### EXERCISE AIM
Can you return every line of text from the records below, word for word, leaving the pictures out of your answer?

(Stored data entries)
____________

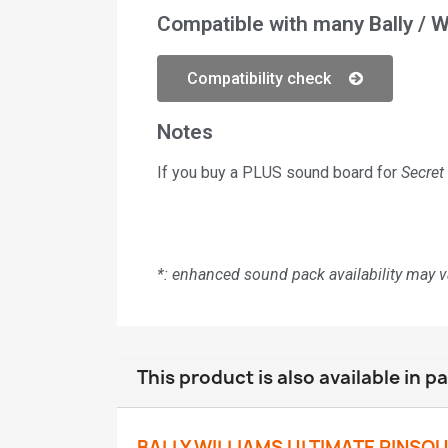
Compatible with many Bally / W
Compatibility check
Notes
If you buy a PLUS sound board for
Secret
*: enhanced sound pack availability may 
This product is also available in p
BALLY WILLIAMS ULTIMATE PINSO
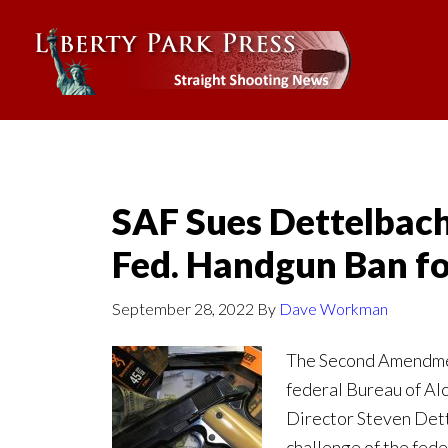
SAF Sues Dettelbach
Fed. Handgun Ban fo
September 28, 2022
By
Dave Workman
The Second Amendment
federal Bureau of Al
Director Steven Dett
challenge of the fede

____________

### EXERCISE ANSWER
Compatible with many Bally / W
Compatibility check
Notes
If you buy a PLUS sound board for
Secret
*: enhanced sound pack availability may 
This product is also available in p
BALLY WILLIAMS ULTIMATE PINSO
SAF Sues Dettelbach
Fed. Handgun Ban fo
September 28, 2022
By
Dave Workman
The Second Amendment
federal Bureau of Al
Director Steven Dett
challenge of the fede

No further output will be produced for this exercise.